SOURCE TEXT
====

Re: Convert DHS (SPSS?) missing value codes to Stata codes in Stata dataset [message #6968 is a reply to message #6874] |
Fri, 07 August 2015 09:23 |
Bridgette-DHS
Messages: 3190 Registered: February 2013
|
Senior Member |
|
|
Following is a response fron Senior DHS Stata Specialist, Tom Pullum:
I can suggest three different ways to deal with these kinds of missing value codes. I use them all the time.
As an example, take hw70, the height-for-age z-score. The anthropometry z-scores have several special codes in the vicinity of 9999. Sometimes you will find values in that vicinity that do not even have a label, but all such values must be excluded.

====

REQUIRED ACTION 1
Summarize the forum reply on DHS missing value codes in two sentences.
REQUIRED ACTION 2
Pick up the forum reply on DHS missing value codes after its final sentence and carry it forward.

Saved data entries
====

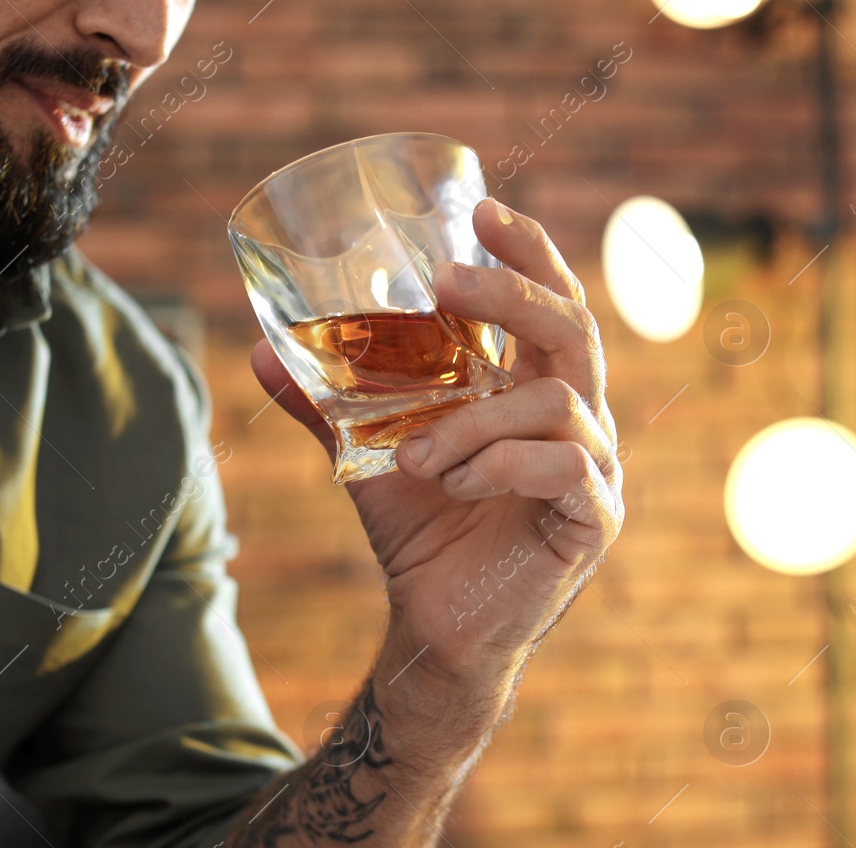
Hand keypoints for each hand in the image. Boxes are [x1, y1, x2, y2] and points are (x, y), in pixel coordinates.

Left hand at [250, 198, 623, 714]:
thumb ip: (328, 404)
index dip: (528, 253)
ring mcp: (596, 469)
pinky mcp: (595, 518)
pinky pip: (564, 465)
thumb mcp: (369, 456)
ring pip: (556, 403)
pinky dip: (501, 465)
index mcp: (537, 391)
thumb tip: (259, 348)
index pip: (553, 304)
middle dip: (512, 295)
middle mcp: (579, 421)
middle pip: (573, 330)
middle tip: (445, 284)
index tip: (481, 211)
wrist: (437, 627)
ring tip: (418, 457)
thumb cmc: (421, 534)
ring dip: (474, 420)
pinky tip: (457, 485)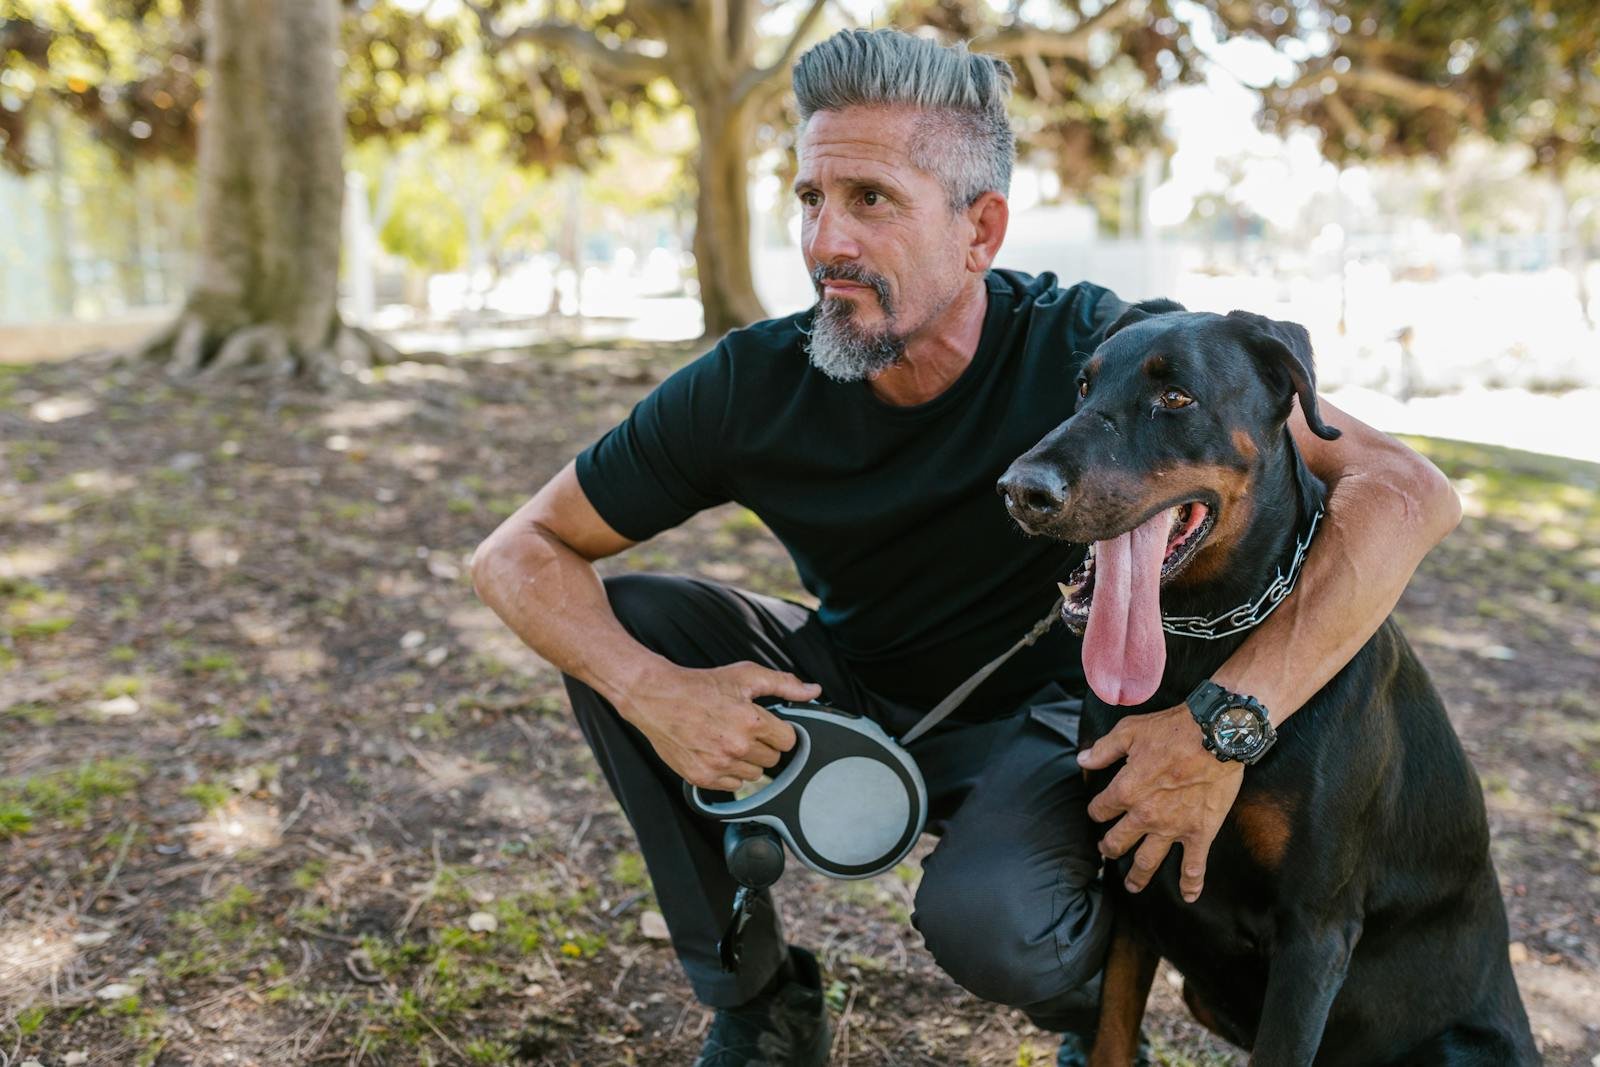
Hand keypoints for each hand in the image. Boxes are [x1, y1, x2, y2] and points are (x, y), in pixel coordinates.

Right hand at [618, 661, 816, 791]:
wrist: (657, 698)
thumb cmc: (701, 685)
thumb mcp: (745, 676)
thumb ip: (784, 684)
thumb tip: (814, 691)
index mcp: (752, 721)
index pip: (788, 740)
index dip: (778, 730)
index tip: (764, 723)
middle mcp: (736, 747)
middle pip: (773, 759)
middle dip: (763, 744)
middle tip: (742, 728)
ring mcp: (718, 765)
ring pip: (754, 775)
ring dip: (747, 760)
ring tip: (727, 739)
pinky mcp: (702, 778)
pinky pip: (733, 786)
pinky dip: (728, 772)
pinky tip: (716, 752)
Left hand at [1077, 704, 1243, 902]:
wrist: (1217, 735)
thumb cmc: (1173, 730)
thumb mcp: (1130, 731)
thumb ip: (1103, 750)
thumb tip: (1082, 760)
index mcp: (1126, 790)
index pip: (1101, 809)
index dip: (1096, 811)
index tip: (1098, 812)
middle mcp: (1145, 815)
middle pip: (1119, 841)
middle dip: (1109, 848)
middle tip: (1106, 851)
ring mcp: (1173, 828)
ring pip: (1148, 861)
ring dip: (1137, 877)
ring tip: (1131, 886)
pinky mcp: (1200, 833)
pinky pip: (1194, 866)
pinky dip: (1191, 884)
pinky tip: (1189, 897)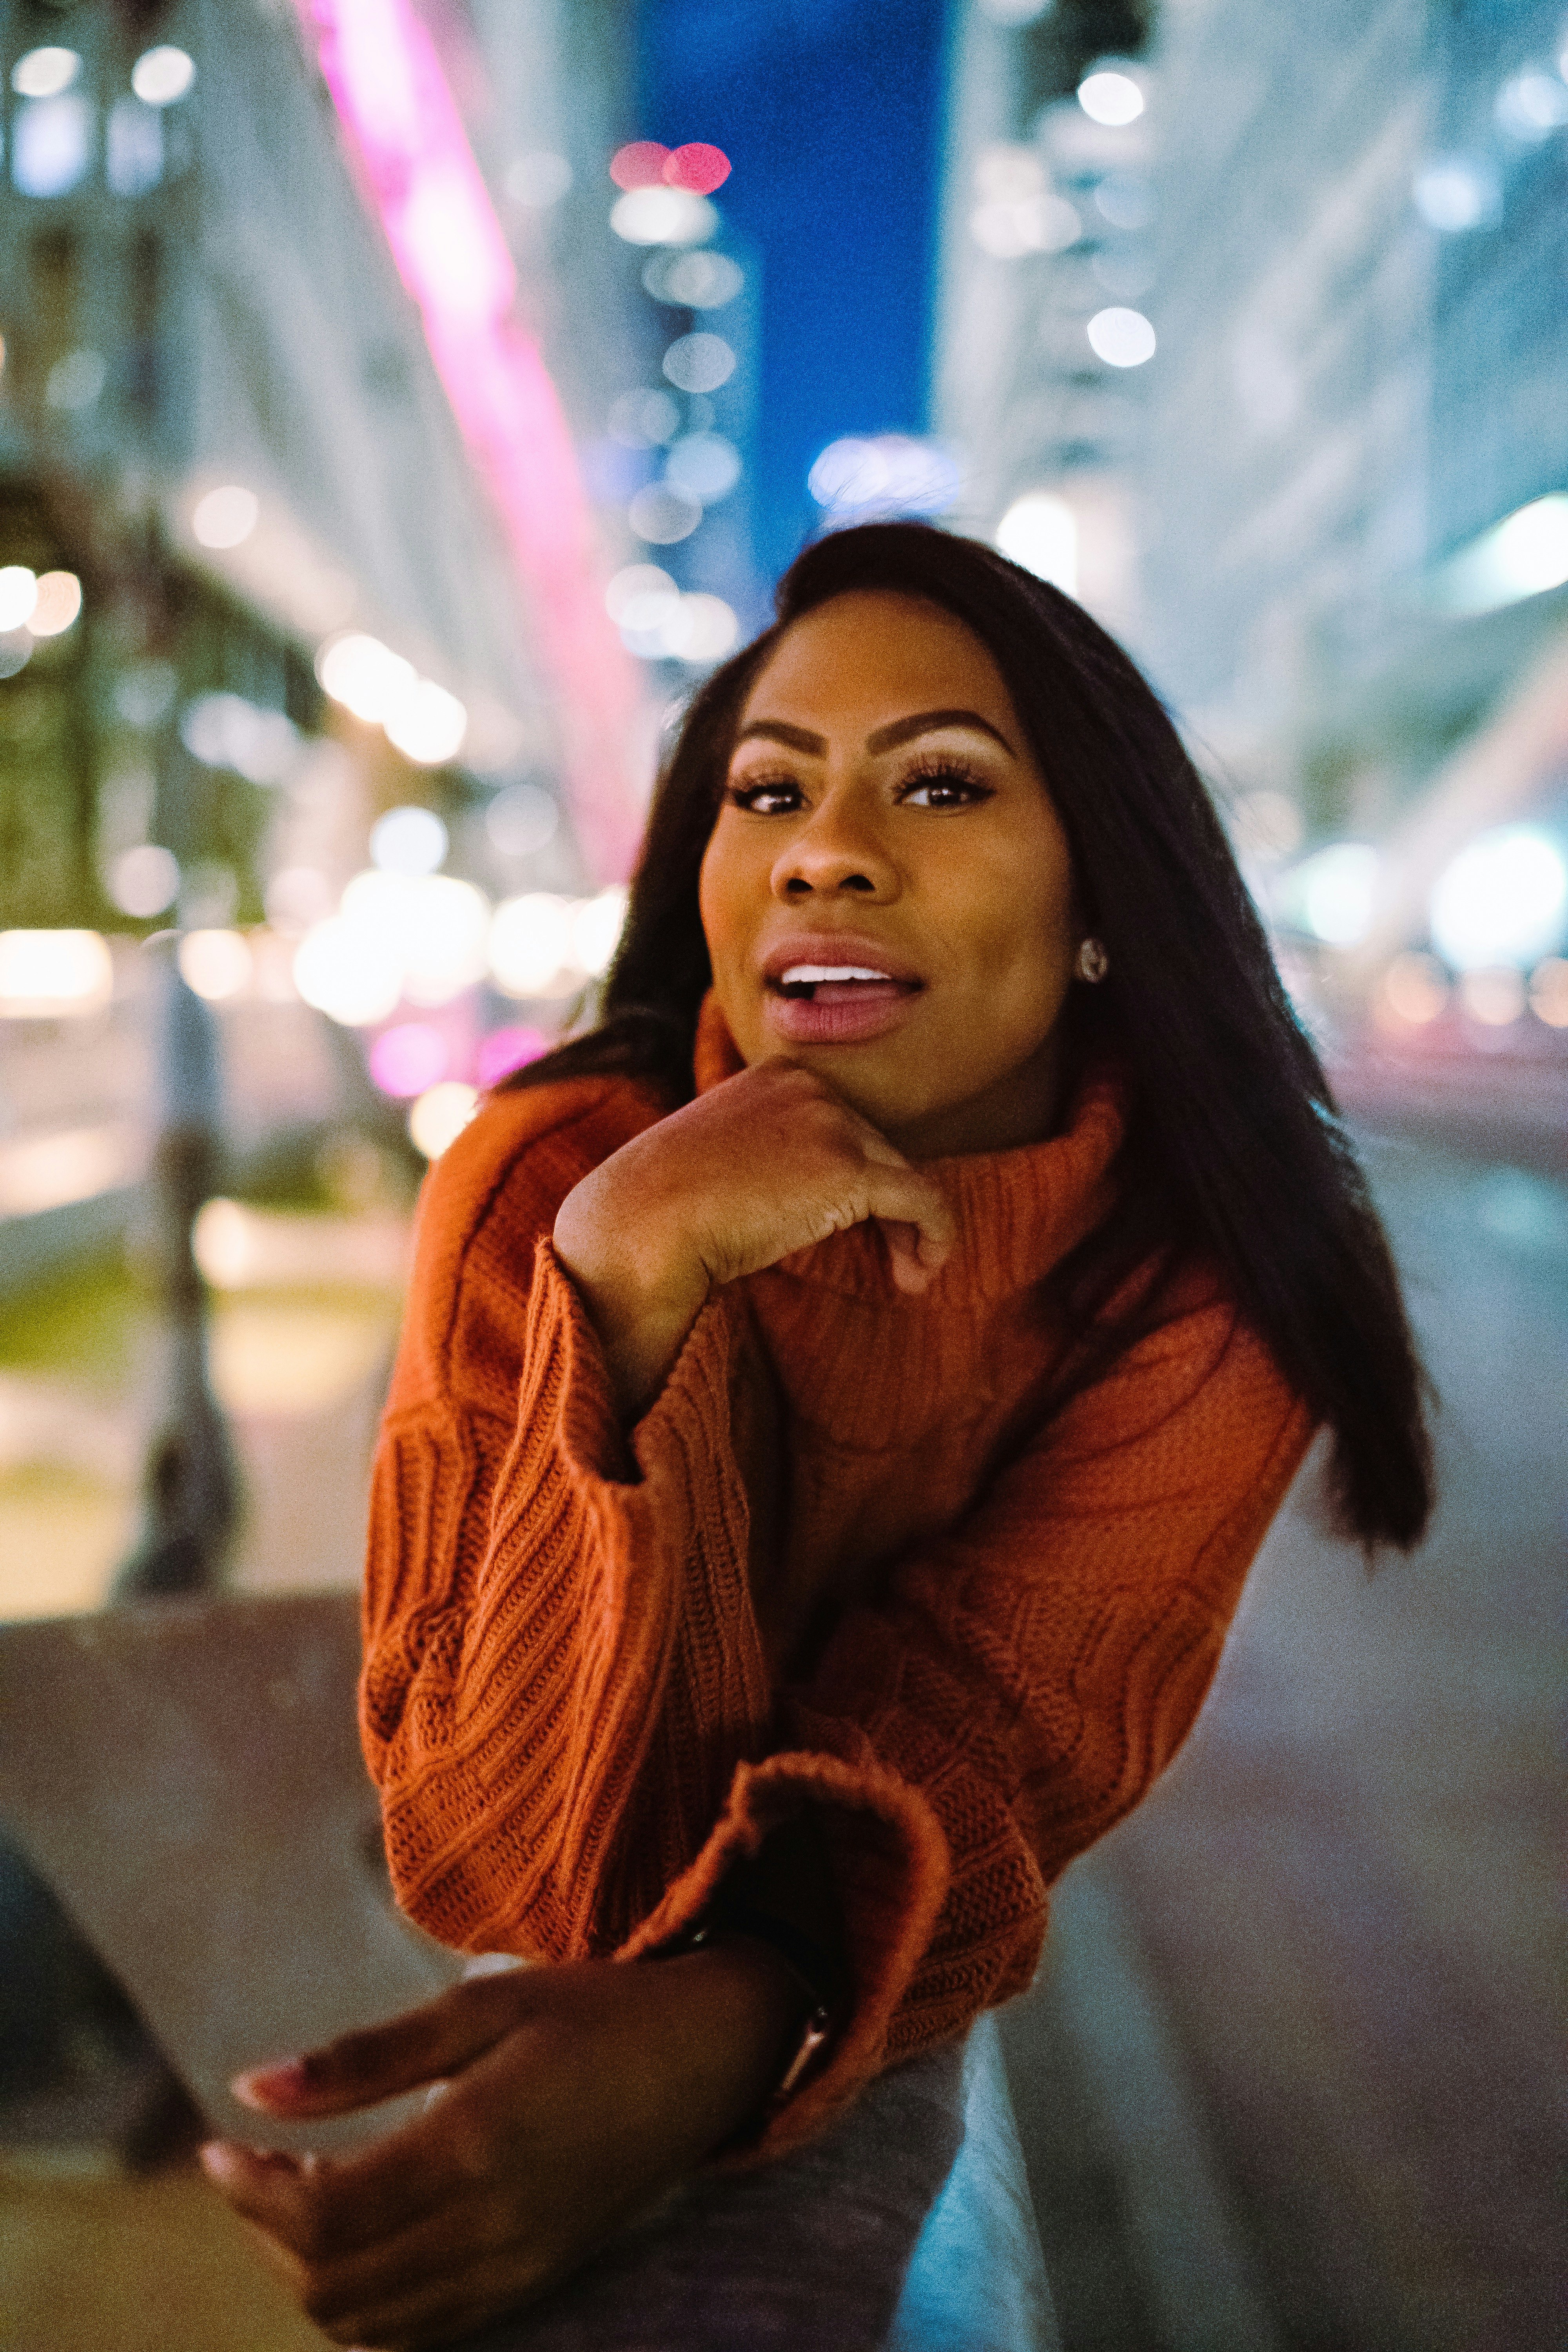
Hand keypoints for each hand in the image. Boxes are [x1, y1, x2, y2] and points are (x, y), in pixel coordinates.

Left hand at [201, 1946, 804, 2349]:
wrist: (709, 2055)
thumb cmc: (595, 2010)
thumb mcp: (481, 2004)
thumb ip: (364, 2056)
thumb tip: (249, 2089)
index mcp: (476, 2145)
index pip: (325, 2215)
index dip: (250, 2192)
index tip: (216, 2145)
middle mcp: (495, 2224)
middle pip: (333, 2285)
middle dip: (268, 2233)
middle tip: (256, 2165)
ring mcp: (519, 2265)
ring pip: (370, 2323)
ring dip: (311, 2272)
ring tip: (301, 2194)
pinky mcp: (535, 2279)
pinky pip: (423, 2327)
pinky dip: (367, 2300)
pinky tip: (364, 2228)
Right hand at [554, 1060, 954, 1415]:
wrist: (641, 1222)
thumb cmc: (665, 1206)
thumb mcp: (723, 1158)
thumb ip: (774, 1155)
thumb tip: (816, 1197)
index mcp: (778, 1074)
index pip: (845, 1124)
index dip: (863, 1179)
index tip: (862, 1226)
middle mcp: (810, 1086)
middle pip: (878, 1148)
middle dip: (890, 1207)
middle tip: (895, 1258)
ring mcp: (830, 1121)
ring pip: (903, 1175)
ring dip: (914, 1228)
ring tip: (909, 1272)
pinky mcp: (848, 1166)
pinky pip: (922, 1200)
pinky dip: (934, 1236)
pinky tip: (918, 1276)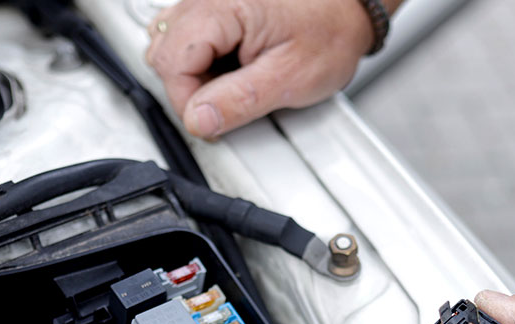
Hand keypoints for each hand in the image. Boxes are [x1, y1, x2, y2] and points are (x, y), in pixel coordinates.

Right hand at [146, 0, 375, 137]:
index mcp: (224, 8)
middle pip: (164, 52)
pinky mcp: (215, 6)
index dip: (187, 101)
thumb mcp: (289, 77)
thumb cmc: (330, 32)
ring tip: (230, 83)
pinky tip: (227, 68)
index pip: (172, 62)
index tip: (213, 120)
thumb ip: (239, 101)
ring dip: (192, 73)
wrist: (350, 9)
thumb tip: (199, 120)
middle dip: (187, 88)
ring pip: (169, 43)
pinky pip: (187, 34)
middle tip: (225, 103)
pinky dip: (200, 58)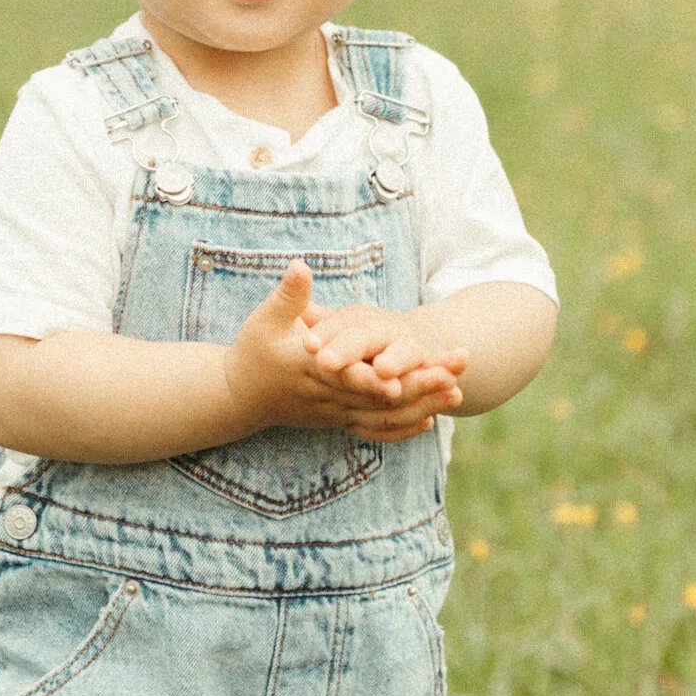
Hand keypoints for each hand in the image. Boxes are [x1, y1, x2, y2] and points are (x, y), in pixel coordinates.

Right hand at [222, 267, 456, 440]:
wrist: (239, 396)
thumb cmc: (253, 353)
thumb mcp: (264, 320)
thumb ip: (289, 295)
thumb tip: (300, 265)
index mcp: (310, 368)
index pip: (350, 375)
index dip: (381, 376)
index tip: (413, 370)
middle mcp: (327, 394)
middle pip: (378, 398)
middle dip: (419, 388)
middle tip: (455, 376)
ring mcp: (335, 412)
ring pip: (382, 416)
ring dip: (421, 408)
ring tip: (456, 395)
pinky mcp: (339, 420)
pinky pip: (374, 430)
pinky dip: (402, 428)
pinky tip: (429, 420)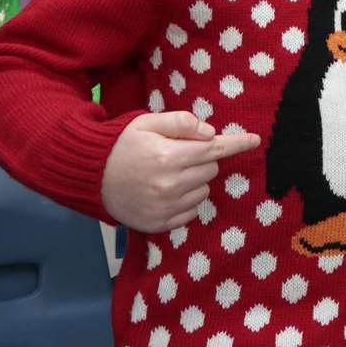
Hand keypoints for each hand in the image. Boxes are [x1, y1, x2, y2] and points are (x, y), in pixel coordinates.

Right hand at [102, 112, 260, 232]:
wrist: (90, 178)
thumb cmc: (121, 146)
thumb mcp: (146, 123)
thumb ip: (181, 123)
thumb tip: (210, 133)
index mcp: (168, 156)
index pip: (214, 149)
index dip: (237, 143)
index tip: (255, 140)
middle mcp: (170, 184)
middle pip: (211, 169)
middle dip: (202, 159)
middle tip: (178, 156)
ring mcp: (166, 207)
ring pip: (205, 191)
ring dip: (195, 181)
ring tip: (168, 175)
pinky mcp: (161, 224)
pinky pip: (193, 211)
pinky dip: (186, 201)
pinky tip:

====

ANSWER SECTION 1
The reply passes on advice from Tom Pullum, Senior DHS Stata Specialist, who offers three ways to handle these missing value codes and says he uses all of them constantly. Taking hw70, the height-for-age z-score, as an example, it notes that the anthropometry z-scores have several special codes near 9999, some of them unlabeled, and that all such values must be excluded.

ANSWER SECTION 2
One approach would be simply to have a line such as "replace hw70=. If hw70>9000". Values with "." Are always considered by Stata to be missing and will be ignored from calculations. The problem with this is that you have now lost the original hw70. A second approach would be "gen hw70r=hw70" and "replace hw70r=. If hw70>9000". I add "r" for this kind of simple recode. Then any analysis would use hw70r in place of hw70, and you still have the original hw70. A third approach, when you have several related variables, could be something like the following. "gen hw7x_missing=0", "replace hw7x_missing=1 if hw70>9000 | hw71>9000 | hw72>9000". Then in your analysis, you could limit yourself to the cases that are non-missing on all variables by including "if hw7x_missing==0". I use this third approach if, say, I want to do a series of regression on exactly the same cases.
One more thing --in the DHS data files, the code "." Always means "not applicable". You should not confuse that meaning with what I have implied above, which is "please ignore in any calculations"!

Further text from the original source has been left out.